- TASK DIRECTIONS
Copy each line of the records below that has "tumor" in it.

- PROVIDED RECORDS
************
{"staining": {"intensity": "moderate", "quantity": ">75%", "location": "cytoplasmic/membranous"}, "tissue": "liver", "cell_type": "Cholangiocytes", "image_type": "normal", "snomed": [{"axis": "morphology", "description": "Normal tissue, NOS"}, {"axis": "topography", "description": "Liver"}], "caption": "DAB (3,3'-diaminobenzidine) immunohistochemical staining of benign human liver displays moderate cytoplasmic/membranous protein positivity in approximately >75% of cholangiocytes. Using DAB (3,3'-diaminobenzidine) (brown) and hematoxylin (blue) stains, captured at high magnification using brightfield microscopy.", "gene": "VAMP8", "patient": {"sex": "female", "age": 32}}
************
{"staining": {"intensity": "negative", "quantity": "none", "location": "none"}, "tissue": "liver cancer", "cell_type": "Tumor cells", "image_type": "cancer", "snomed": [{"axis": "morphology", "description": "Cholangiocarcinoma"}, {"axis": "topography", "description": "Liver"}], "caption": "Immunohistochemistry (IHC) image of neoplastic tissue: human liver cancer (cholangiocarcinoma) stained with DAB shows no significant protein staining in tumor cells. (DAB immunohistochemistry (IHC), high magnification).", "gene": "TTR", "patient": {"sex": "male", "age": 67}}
************
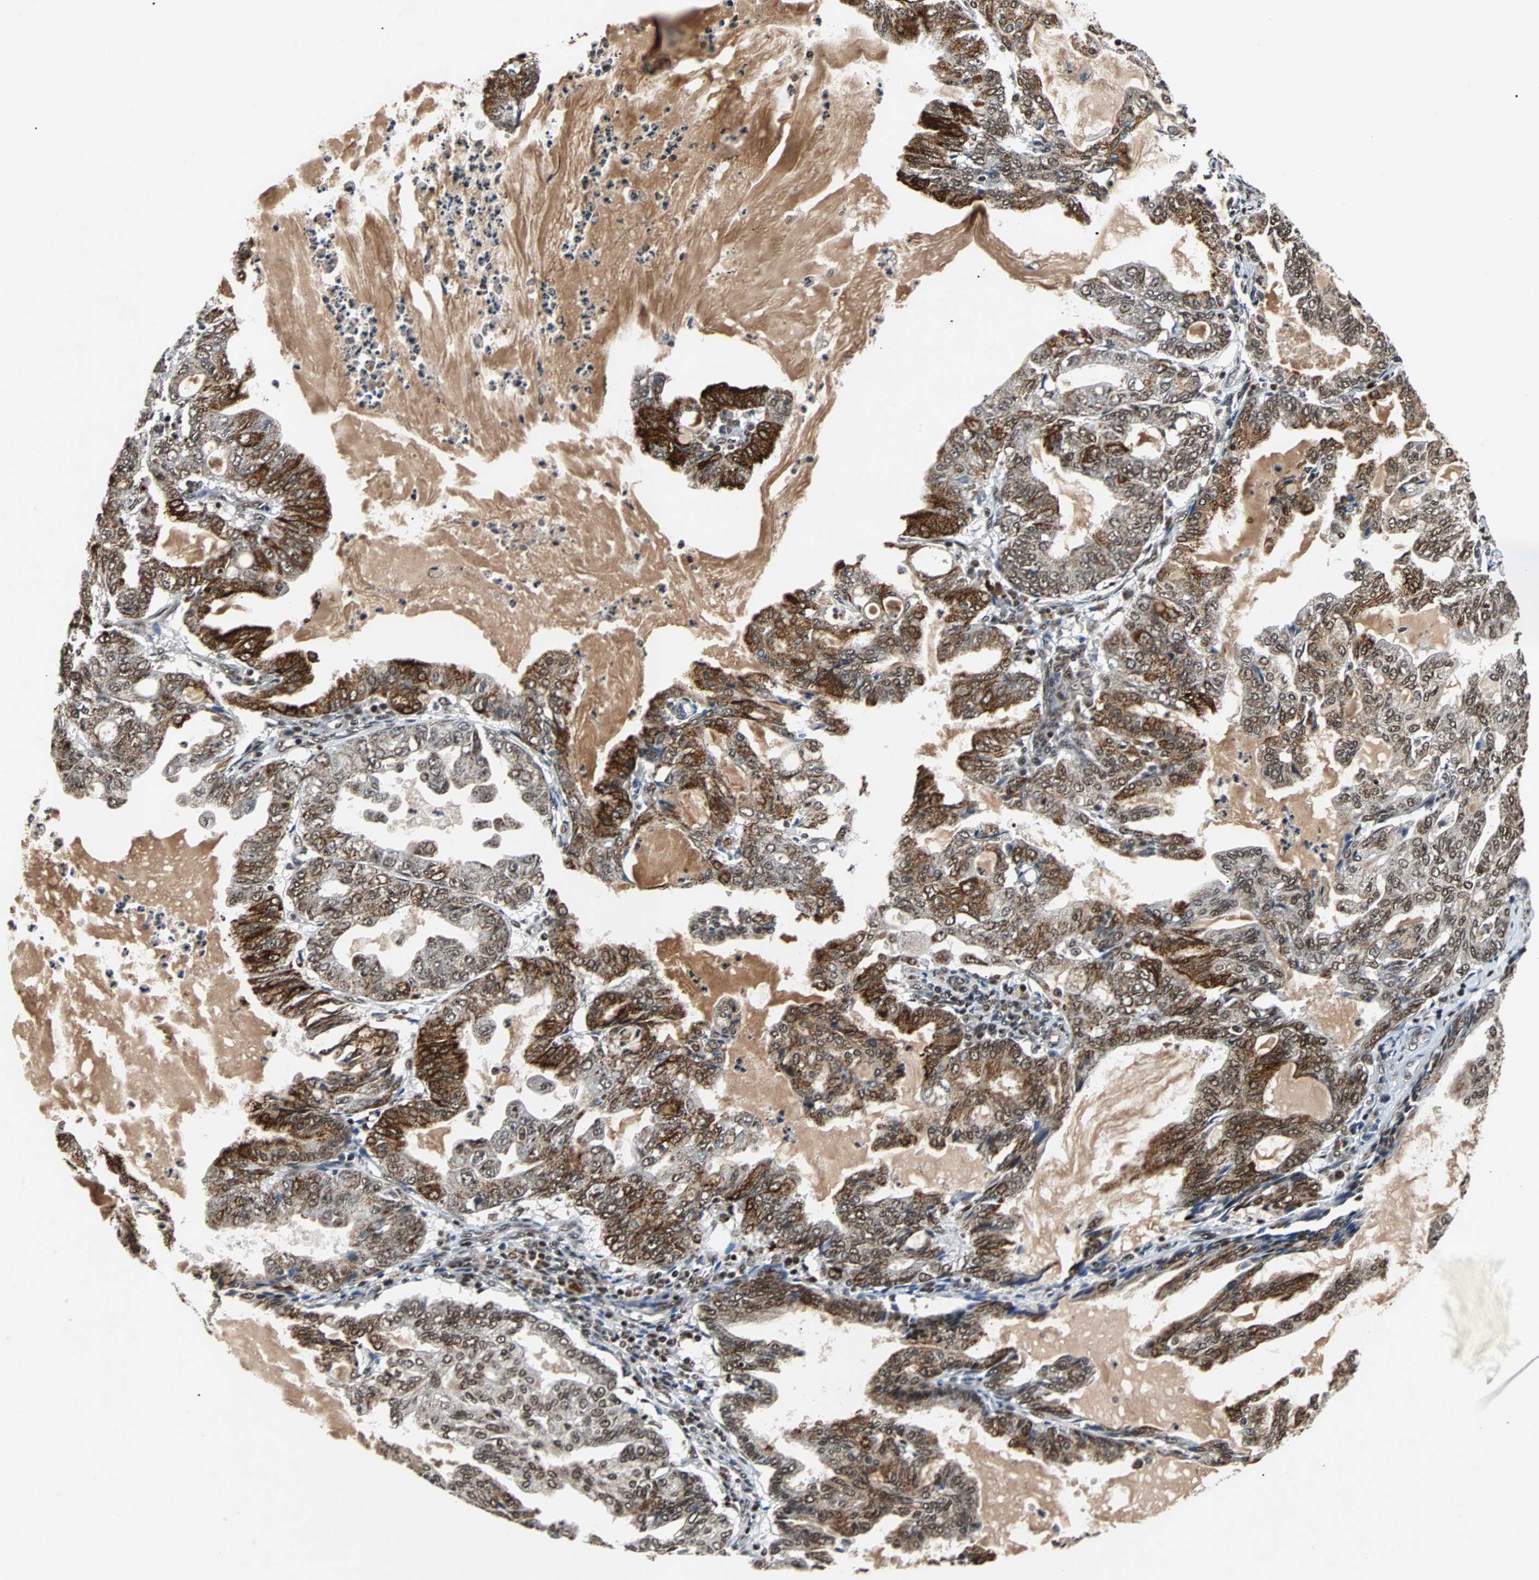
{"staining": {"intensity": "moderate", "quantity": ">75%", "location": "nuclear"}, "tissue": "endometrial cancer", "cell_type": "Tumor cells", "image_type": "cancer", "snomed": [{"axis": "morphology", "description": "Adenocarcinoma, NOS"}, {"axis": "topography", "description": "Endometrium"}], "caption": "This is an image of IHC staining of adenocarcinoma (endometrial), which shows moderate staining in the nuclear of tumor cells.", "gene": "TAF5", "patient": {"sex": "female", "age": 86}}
************
- PROBLEM SOLUTION
{"staining": {"intensity": "negative", "quantity": "none", "location": "none"}, "tissue": "liver cancer", "cell_type": "Tumor cells", "image_type": "cancer", "snomed": [{"axis": "morphology", "description": "Cholangiocarcinoma"}, {"axis": "topography", "description": "Liver"}], "caption": "Immunohistochemistry (IHC) image of neoplastic tissue: human liver cancer (cholangiocarcinoma) stained with DAB shows no significant protein staining in tumor cells. (DAB immunohistochemistry (IHC), high magnification).", "gene": "TTR", "patient": {"sex": "male", "age": 67}}
{"staining": {"intensity": "moderate", "quantity": ">75%", "location": "nuclear"}, "tissue": "endometrial cancer", "cell_type": "Tumor cells", "image_type": "cancer", "snomed": [{"axis": "morphology", "description": "Adenocarcinoma, NOS"}, {"axis": "topography", "description": "Endometrium"}], "caption": "This is an image of IHC staining of adenocarcinoma (endometrial), which shows moderate staining in the nuclear of tumor cells.", "gene": "TAF5", "patient": {"sex": "female", "age": 86}}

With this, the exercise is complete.